Он с сомнением покосился на Гюбнера.

— Рюмку… Учитывая воинские заслуги… О, прости меня, Зося, но на тебя ляжет главная нагрузка. Творческая. А на меня — эта.

Он щелкнул пальцем по бутылке. Он был в ударе. Оп что–то затевал.

— Мы пьем за Испанию. Полковник Гюбнер, песню. Какую? Чему тебя учили в университетах, в академиях?.. Мне не нужна твоя эрудиция. Мне нужен твой хваленый голос… «Астурия».

Нехитрый мотив Гюбнер помнил верно, но забыл слова.

— Зося, — не унимался Сверчевский, — ты же знаешь испанский. Переведи. Пусть в Польше поют «Астурию».

— Поможешь?

— Буду подпевать.

Астурия — единственная земля на свете.

Астурия — земля моей молодости.

Не свистел он и не подпевал.

А испанская песня, становясь польской, пела о парне, который обещает вернуться, если не погибнет, сорвать влажный от росы цветок и отдать той, что вденет его в свои черные волосы…

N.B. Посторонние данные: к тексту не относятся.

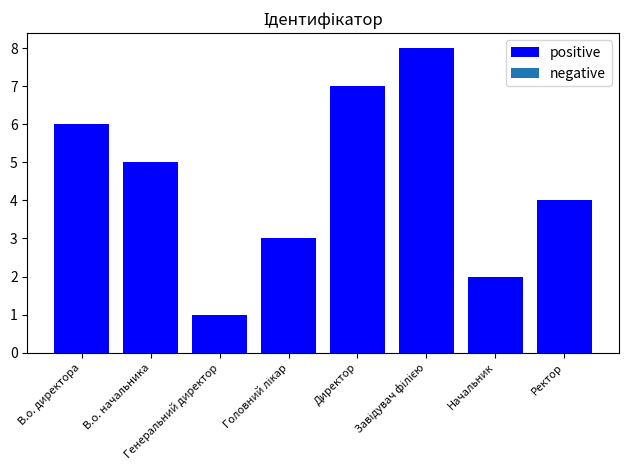

Between Генеральний директор and Директор, which is larger?

Директор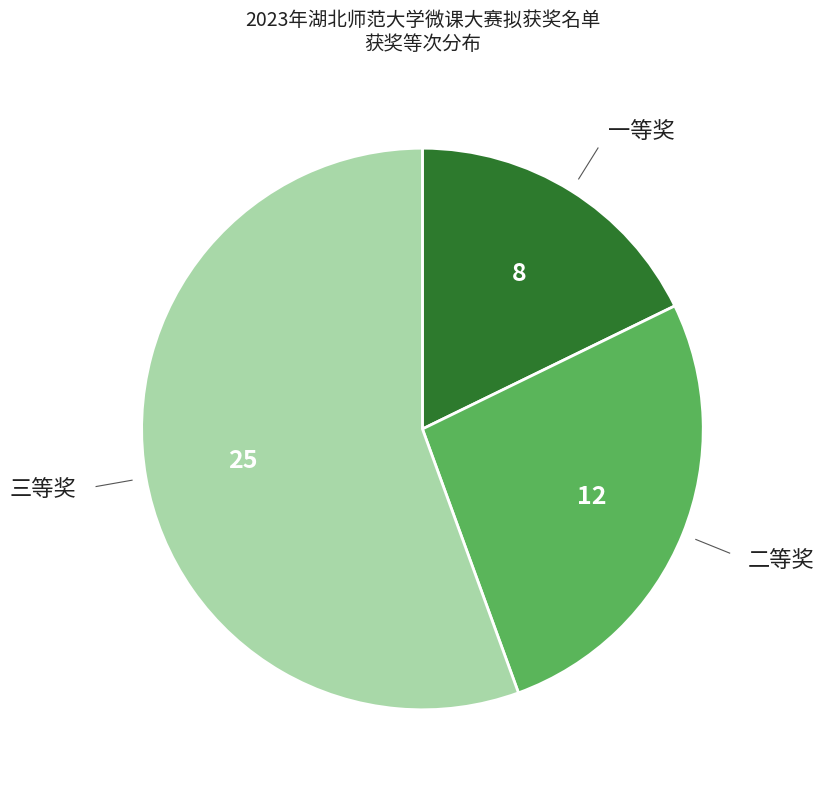

How many slices are in this pie chart?

3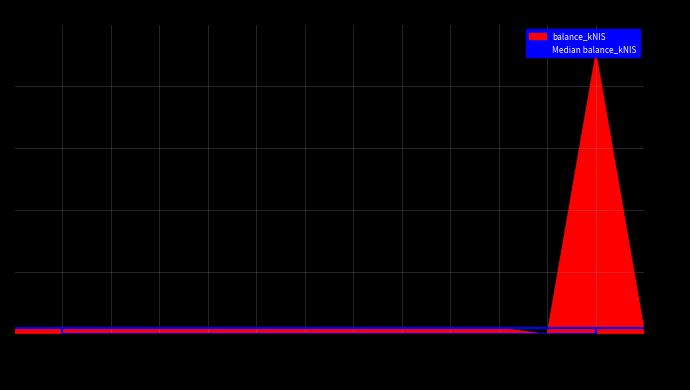

Reading left to right, transcribe all the data shown in this chart.

0.0	0.0	0.0	0.0	0.0	0.0	0.0	0.0	0.0	0.0	0.0	0.0	0.5	0.0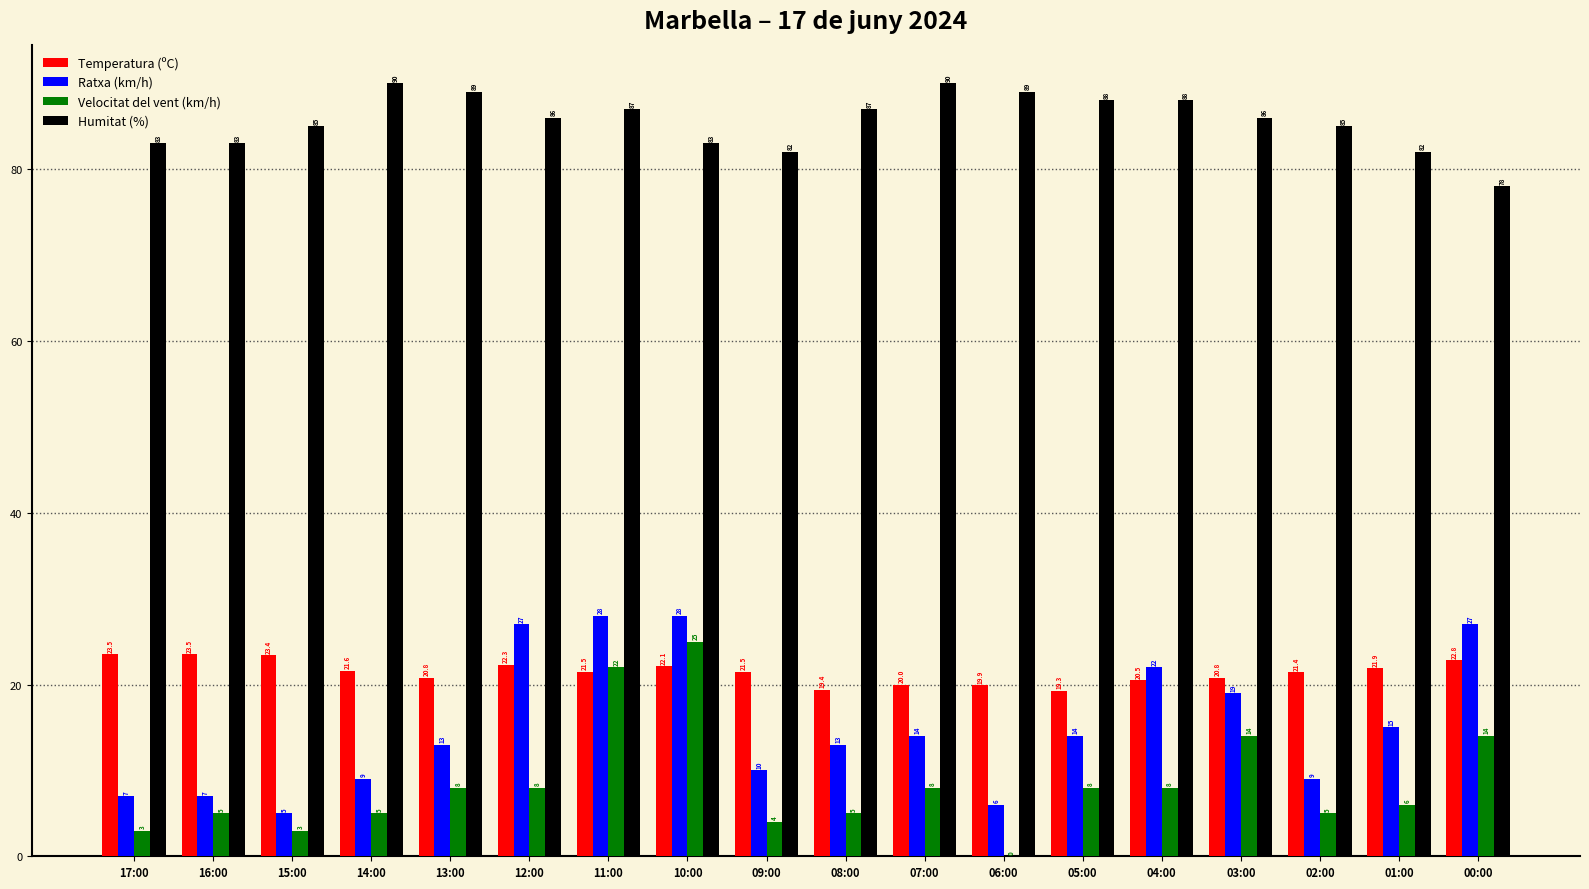

At which category is the sum across all series the highest?

11:00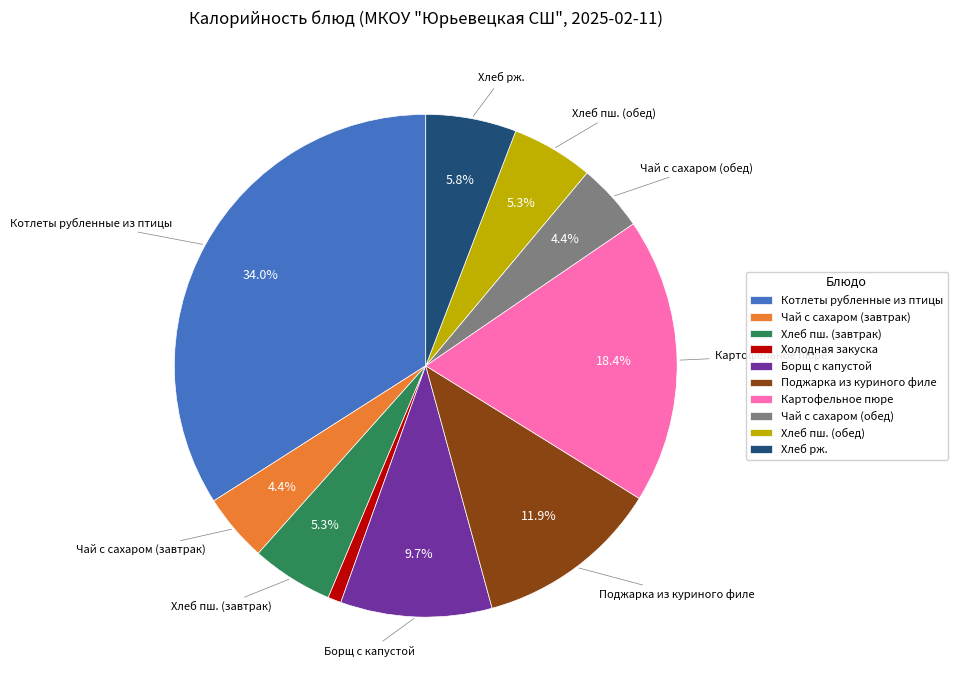

True or false: Хлеб пш. (обед) accounts for 1% of the total.

False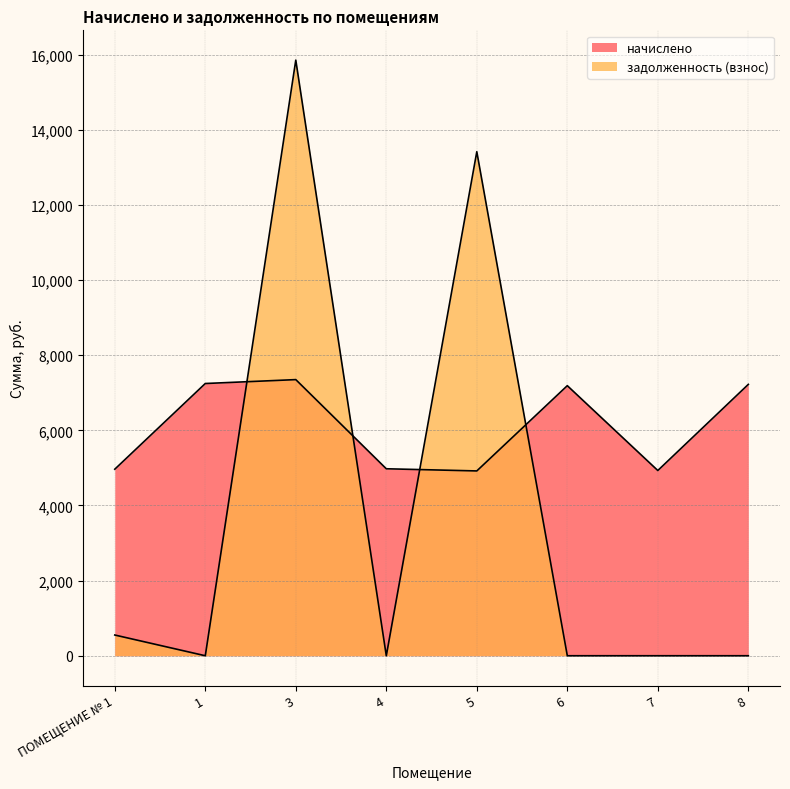

Which series has the largest total across all categories?

начислено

Он осторожно гладил белые волосы Влады.

Из письма К. Сверчевского [99]:

«Влада моя!

Сегодняшний день завершает два неразрывных минувших года. По–всякому жилось нам это время. Иногда вместе, чаще — врозь. Долгие месяцы счастья — нередкие сомнения; постоянная жажда встречи и укоры совести, чувство непреходящей благодарности и чувство вины перед Тобой…

Что означает эта годовщина? Свяжет ли наше двухлетие еще прочнее нас с тобой или станет предвестием близящихся ссор, неприязни и охлаждения?..

Сегодня такой торжественный день, мне так хочется провести этот наш праздник вместе. Но только без слов. Слова не в силах передать глубину чувств, передать желания, возникающие в моем сердце, которое уже принадлежит не мне…

Светает, за окном спит чужой, незнакомый город. Безмерное пространство разделяет нас. Но вы настолько во мне, что достаточно прикрыть глаза, чтобы почувствовать вас рядом.

Влада, любимая! До чего же хочется увидеть Тебя, поговорить с сыночком. Он уже, наверное, вырос, сидит, узнает Тебя. Как он меня встретит? Удивится, широко откроет глазенки и… отвернется? А, может, если ты рассказываешь ему об отце, сразу меня узнает и поздоровается? Как мне его не хватает — моей единственной в мире надежды. И тебя нет.

Без Тебя мне плохо все дни, особенно сегодня. Оттого–то и набегают воспоминания, всплывает недавнее прошлое, обостряются тоска и боль. Так что не удивляйся, что я начинаю вспоминать. Ведь сегодня наш, только наш день.

Знакомо ли тебе небывалое ощущение, которое приносит солнечный свет? Представь себе позднюю осень. Нескончаемые серые, нудные, слякотные дни. Они ползут, словно черепахи, ложатся на сердце камнем, и такая печаль в душе, что берет отчаяние.

Вдруг неожиданность — солнечное утро… Ты просыпаешься, протираешь глаза и встаешь другим человеком — свежим, отдохнувшим, жаждущим жизни. Скорей на солнце! Посмотри, как преобразился мир… Стал светлым, теплым, радостным. Ты и сам начинаешь все воспринимать по–другому, забыв про вчерашнюю слякоть… Одного солнечного дня достаточно, чтобы потом пережить осеннее ненастье и зимние вьюги.